McIntyre also included as an exhibit to his 2255 Motion a report from the deputy coroner about his activities upon being notified of the death of the victim. Report, ECF No. 73-2. But McIntyre does not appear to cite to this in his 2255 Motion, and nothing in the report supports his actual innocence claim.
III. Certificate of Appealability
When a district court enters a final order adverse to an applicant, it must issue or deny a certificate of appealability. Rule 11(a), Rules Governing § 2255 Proceedings.

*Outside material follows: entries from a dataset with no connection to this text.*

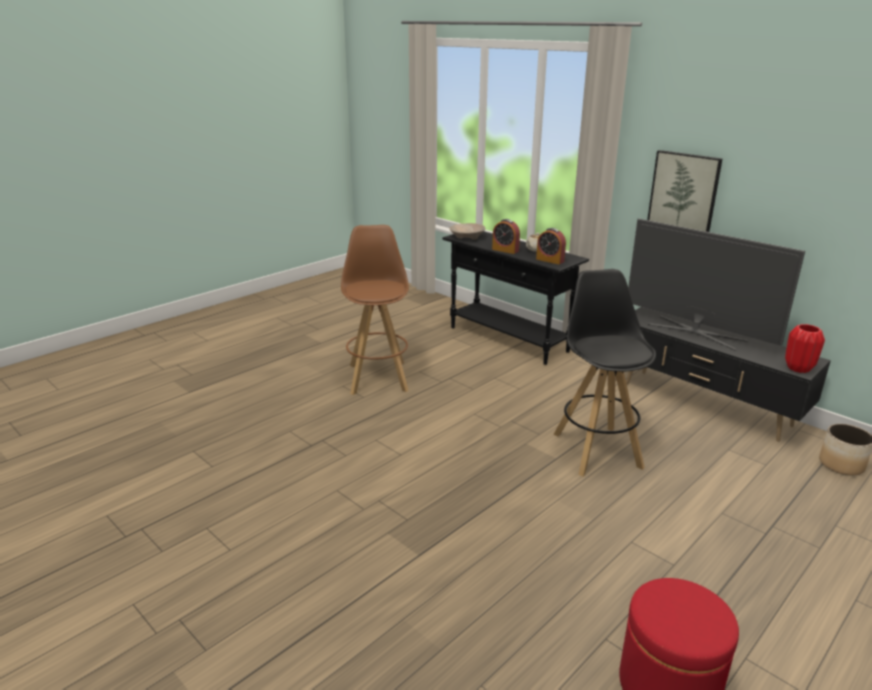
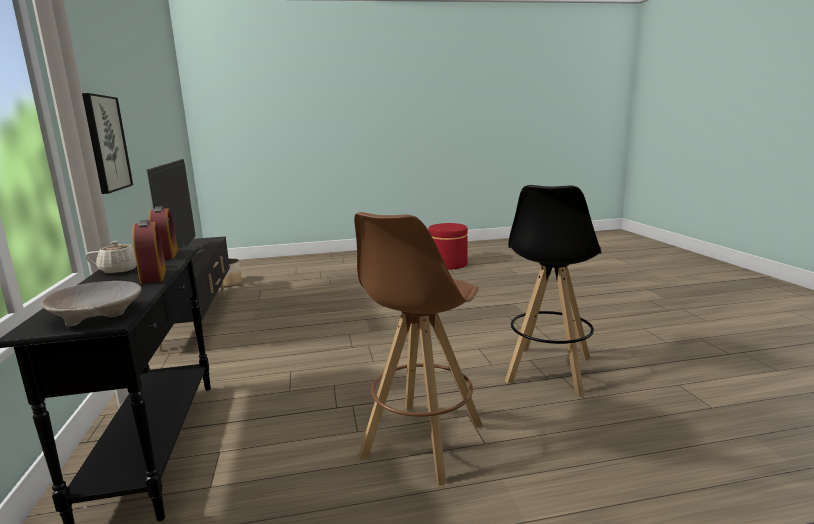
camera: 145 degrees left, 10 degrees down
black stool [553,269,656,476] -> black stool moved to [505,185,602,396]
red vase [785,324,825,373] -> none

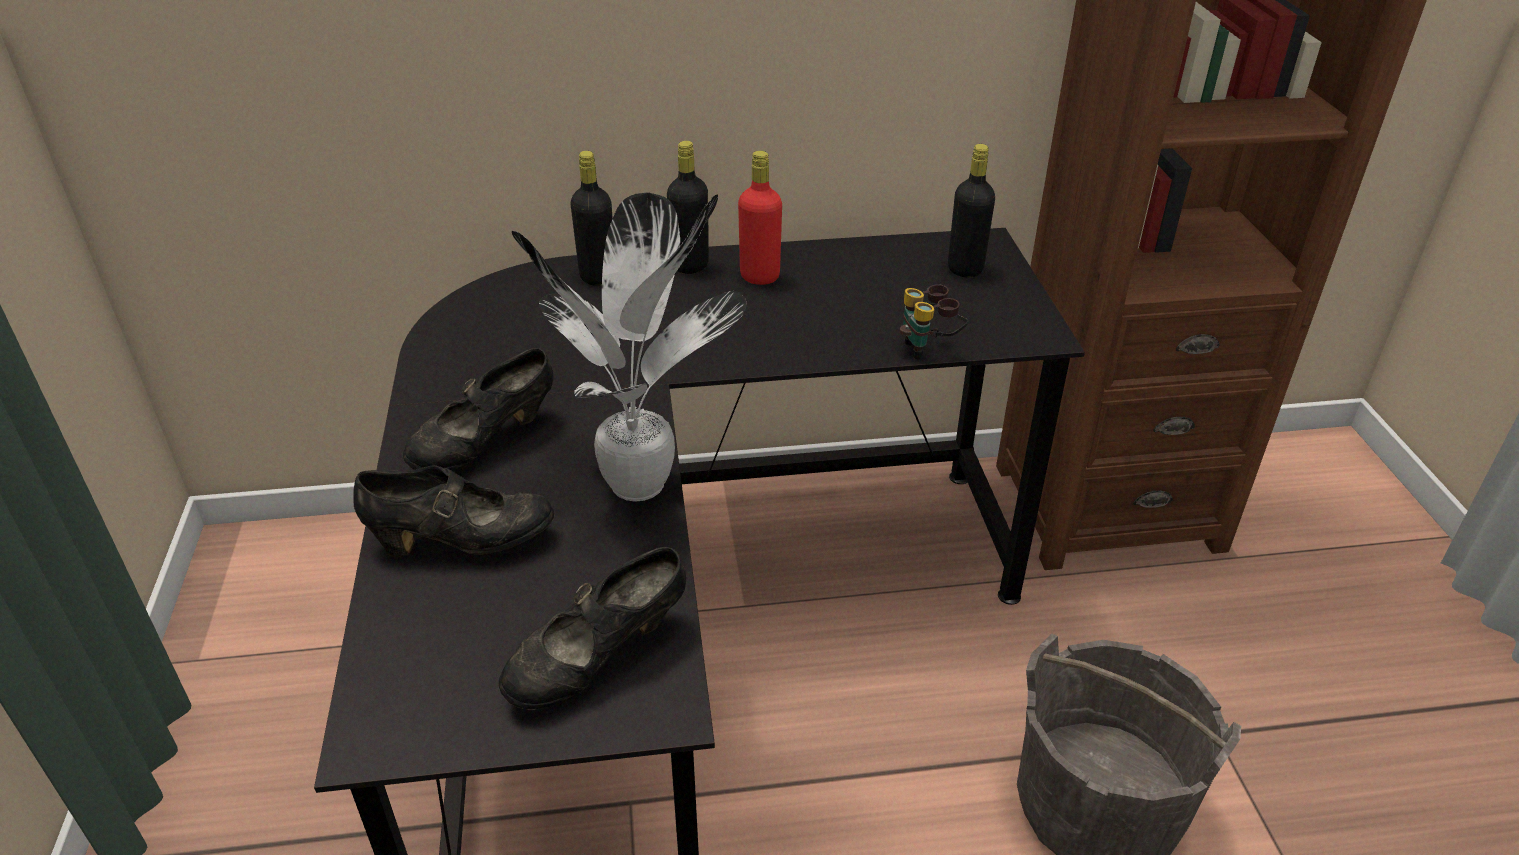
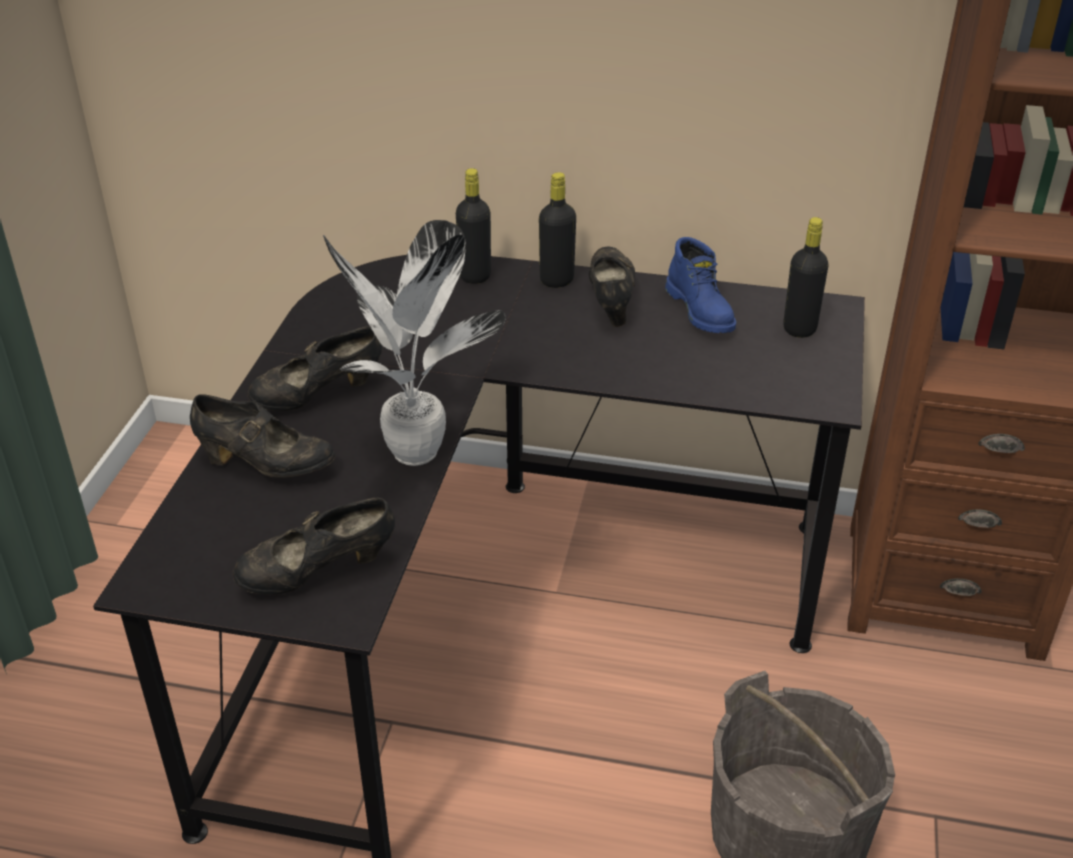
camera: 20 degrees right, 0 degrees up
red bottle [738,151,782,285] -> black shoe [589,247,635,327]
binoculars [899,284,968,360] -> none
none -> blue boot [665,237,736,333]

A court can grant a certificate of appealability “only if the applicant has made a substantial showing of the denial of a constitutional right.” 28 U.S.C. § 2253(c)(2). Where, as here, the “court denies a habeas petition on procedural grounds without reaching the prisoner's underlying constitutional claim,” the court may grant a certificate of appealability only if the petitioner makes a substantial showing of the denial of a constitutional right and “jurists of reason would find it debatable whether the district court was correct in its procedural ruling.” Slack v. McDaniel, 529 U.S. 473, 484 (2000). Jurists of reason would not debate the correctness of the Court's ruling that McIntyre's motion is untimely. The Court therefore declines to issue a certificate of appealability.
CONCLUSION
Accordingly, Plaintiff-Respondent United States of America's Motion to Dismiss Petitioner's Motion to Vacate, Set Aside, or Correct the Sentence, ECF No. 74, is GRANTED, and Defendant-Petitioner Ajayi Marcel McIntyre's Motion Under 28 U.S.C. § 2255 to Vacate, Set Aside, or Correct Sentence by a Person in Federal Custody, ECF No. 73, is DISMISSED as untimely. The Clerk is directed to enter judgment and close the accompanying civil case, No. 4:22-cv-04155-SLD.